§ Problems to work on:
• a. According to the passage on urban sprawl and enterprise innovation, why do local governments adopt protective measures for local economies, and what does this lead to?
• b. Write out the part of the urban sprawl passage starting at "The preceding analysis" and ending at "and enterprise innovation.".
• c. Carry on the passage on urban sprawl and enterprise innovation from the point where it stops.

§ Passage provided:

Content starts

The preceding analysis highlights the existence of an optimal threshold for urban sprawl, beyond which enterprise innovation no longer improves and instead begins to decline. Therefore, the relationship between urban sprawl and enterprise innovation exhibits a nonlinear, inverted U-shaped pattern (Figure 2). Based on this, we propose

Hypothesis 1:

There is an inverted U-shaped relationship between urban sprawl and enterprise innovation.

Figure 2. Effect of urban sprawl on enterprise innovation.

Figure 2. Effect of urban sprawl on enterprise innovation.

3.2. Urban Sprawl, Regional Integration, and Enterprise Innovation

In most cities around the world, land development is regulated by governments, and local government behavior is largely influenced by national policies and related decisions (Duranon and Puga, 2015; Gyourko and Molloy, 2015) [37,49]. For example, after facing a fiscal crisis in the 1990s, the Chinese central government introduced a tax-sharing reform that effectively addressed the issue of insufficient central fiscal resources but also led to a mismatch between local fiscal authority and responsibilities. Specifically, local governments were left with lower fiscal revenues yet higher fiscal expenditures, and were also responsible for promoting local economic growth and improving public service provision. Consequently, after the decentralization of land control rights through the 1998 Land Administration Law, local governments gradually acquired the rights to manage and trade land resources (Han and Kung, 2015; Chen and Kung, 2016), and eventually developed land finance models such as “low-cost industrial land transfer” and “land sales for fiscal revenue” [50,51]. Although the low-cost land transaction model plays an important role in attracting investment and boosting economic growth (Wang et al., 2024), it also leads to the extensive and inefficient use of industrial land, and even triggers excessive land expansion [52]. Thus, phenomena like urban sprawl and urban expansion are largely caused by local government land transactions. Additionally, since land transactions benefit local fiscal revenues and official promotions, promotion incentives often lead local governments to implement protective measures to safeguard local economies and business development, resulting in increased factor flow and trade barriers between cities within a province, and varying degrees of regional integration. Therefore, in the process where urban sprawl impacts corporate innovation, regional integration plays a moderating role.

Content ends

Plotted data images
Content starts

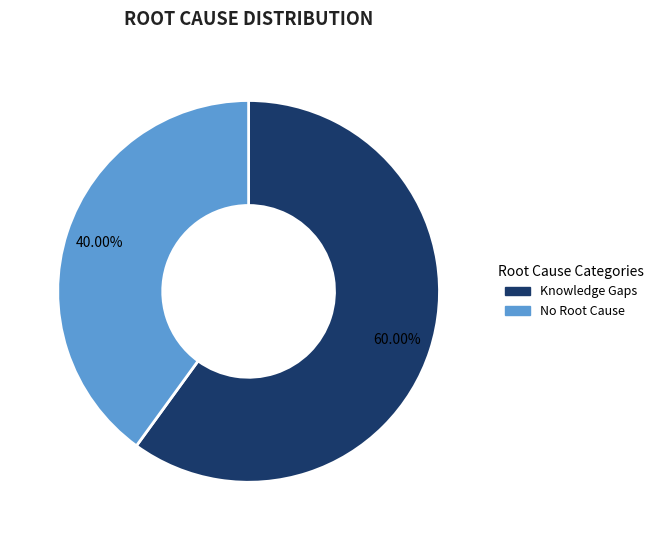

Is it true that Knowledge Gaps is 60% of the pie?

True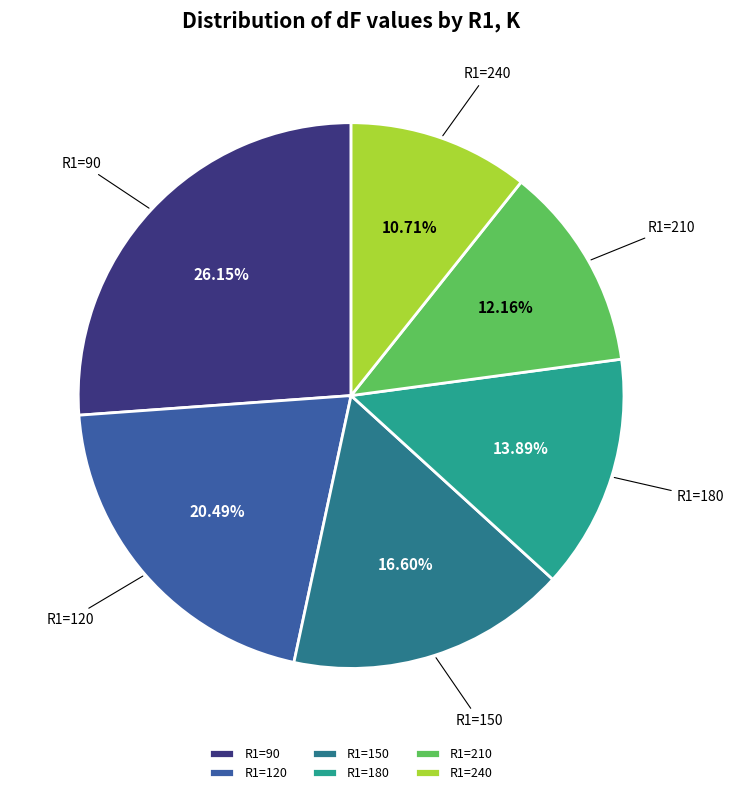

How many slices are in this pie chart?

6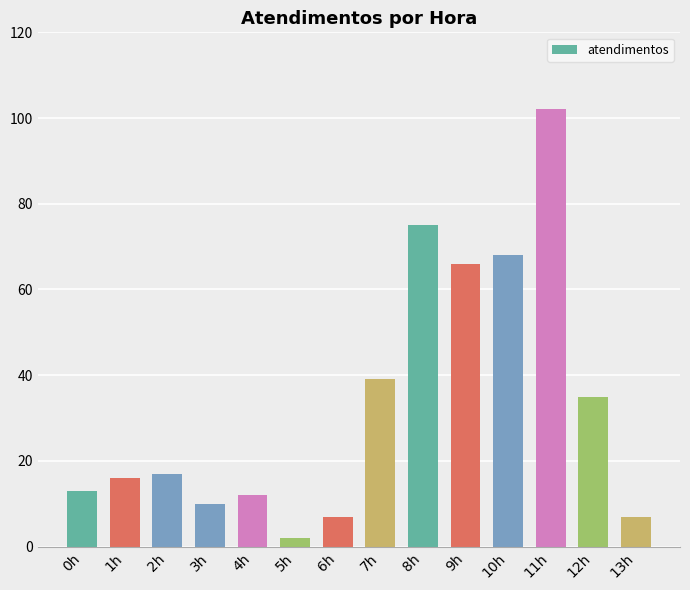

Is it true that the value at 11h is 41?

False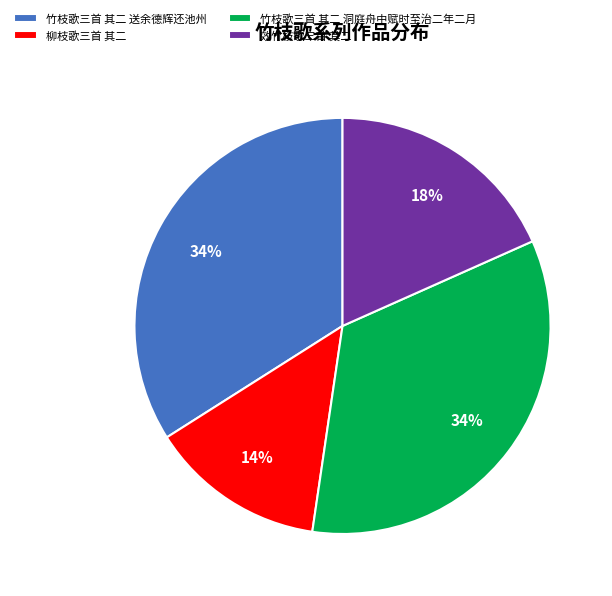

To the nearest percent, what portion does 竹枝歌三首 其二 送余德辉还池州 represent?

34%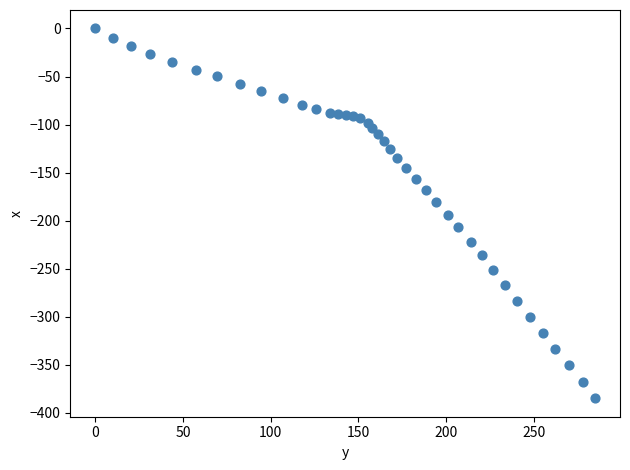

What is the range of X values (max minus min)?

285.0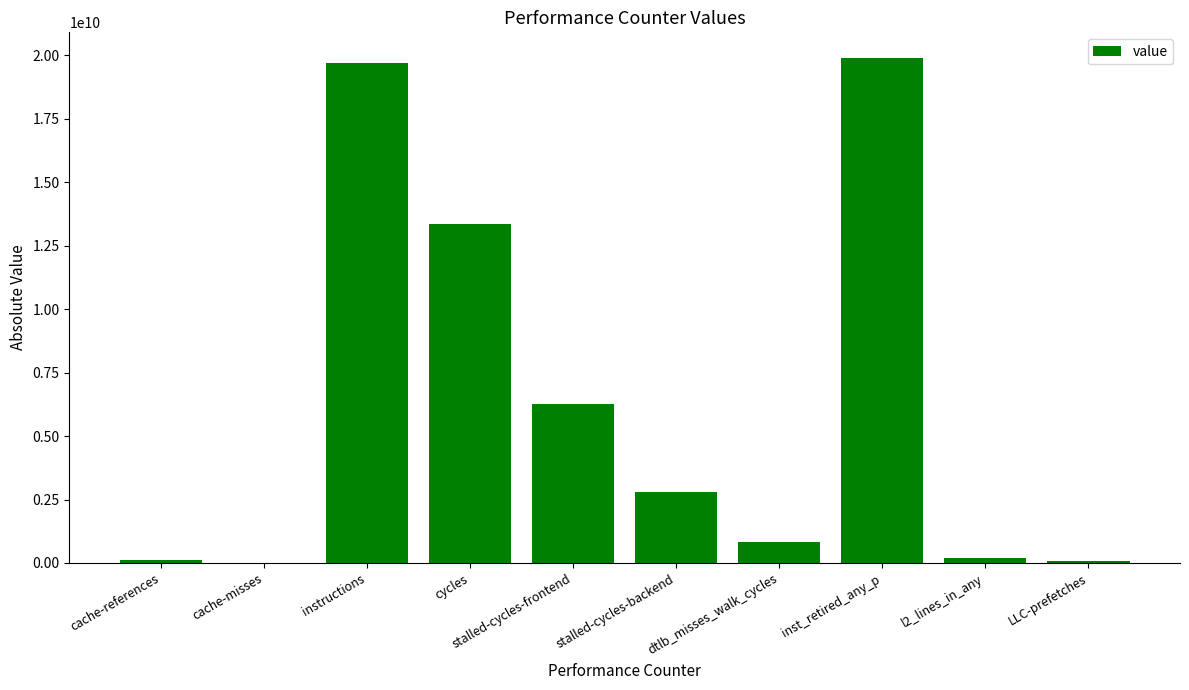

Which category has the highest value across all series?

inst_retired_any_p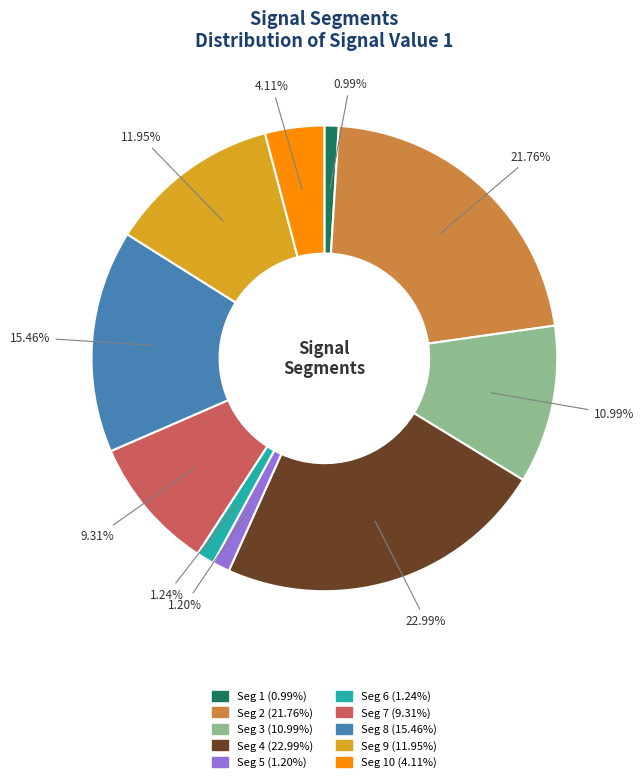

To the nearest percent, what is the difference between the largest and smallest slice percentages?

22%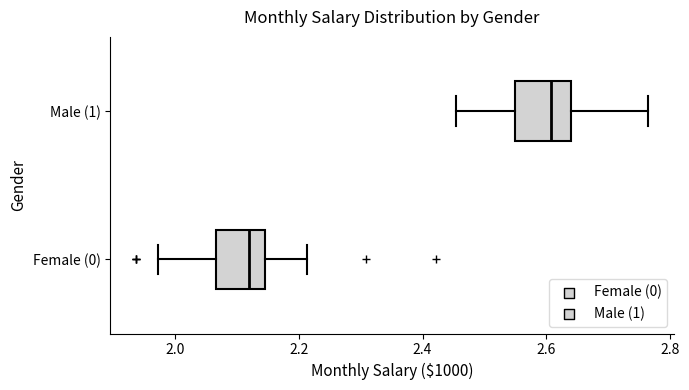

Which box has the furthest to the left median line?

Female (0)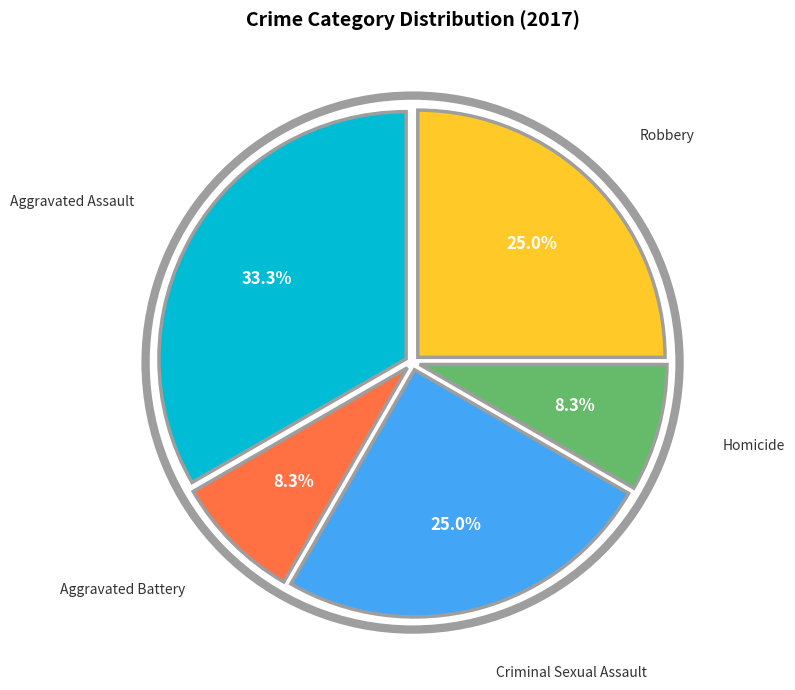

Is there any slice that represents more than half of the pie?

No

Content ends

§ Answers given:
• a. Land transactions benefit local fiscal revenues and official promotions, so promotion incentives push local governments to protect local economies and business development. This raises factor flow and trade barriers between cities within a province and produces varying degrees of regional integration.

• b.
The preceding analysis highlights the existence of an optimal threshold for urban sprawl, beyond which enterprise innovation no longer improves and instead begins to decline. Therefore, the relationship between urban sprawl and enterprise innovation exhibits a nonlinear, inverted U-shaped pattern (Figure 2). Based on this, we propose

Hypothesis 1:

There is an inverted U-shaped relationship between urban sprawl and enterprise innovation.

• c.
In the left segment of the inverted U-shaped curve, urban sprawl facilitates enterprise innovation by mitigating inefficiencies in factor utilization, productivity, and innovation spillovers arising from excessive agglomeration. Under moderate urban sprawl, higher regional integration ensures that there are fewer territorial barriers between regions, which not only facilitates the sharing of resources and exchange and cooperation in research and development, innovation, and technology transformation among enterprises, but also leverages the advantages of intra-regional factor agglomeration and improves the efficiency of resource utilization by enterprises, thus facilitating enterprise innovation. In contrast, the right segment of the inverted U-shaped curve illustrates how urban sprawl inhibits enterprise innovation through resource mismatches and the crowding out of research and development investment. Under excessive urban sprawl, higher regional integration increases intra-regional transportation costs and decreases resource allocation efficiency. The escalation in production costs, including transportation, not only affects enterprises’ operating profits but also crowds out research and development investment, thereby impeding enterprise innovation. Based on this, we propose

Hypothesis 2:

Regional integration has a positive moderating effect on the inverted U-shaped relationship between urban sprawl and enterprise innovation.

4. Methods and Data

4.1. Model

The benchmark regression model is as follows:

$$\begin{array}{l}\ln Paten{t}_{ijt}={\alpha }_0+{\alpha }_{1}spraw{l}_{jt}+{\alpha }_{2}spraw{l}_{jt}^2+{\displaystyle \sum {\alpha }_{3}contro{l}_{ijt}}\\ \begin{array}{cccc}& & & \end{array}+{\displaystyle \sum {\alpha }_{4}contro{l}_{jt}}+{\gamma }_{year}+{\rho }_{pro}+{\lambda }_{ind}+{\mu }_{ijt}\end{array}$$

where $i$, $j$, and $t$ denote enterprise, city, and year, respectively. The dependent variable $\ln Paten{t}_{ijt}$ is the innovation level of enterprise $i$ in city $j$ in year $t$. The independent variable $spraw{l}_{jt}$ is the urban sprawl index of city $j$ in year $t$, and $spraw{l}_{jt}^2$ is the square of the urban sprawl index. $contro{l}_{ijt}$ refers to a series of enterprise-level control variables affecting the innovation of enterprises, while $contro{l}_{jt}$ refers to a series of city-level control variables. ${\gamma }_{year}$ is the year-fixed effect, ${\rho }_{pro}$ is the province-fixed effect, and ${\lambda }_{ind}$ is the industry-fixed effect. ${\mu }_{ijt}$ is the random error term.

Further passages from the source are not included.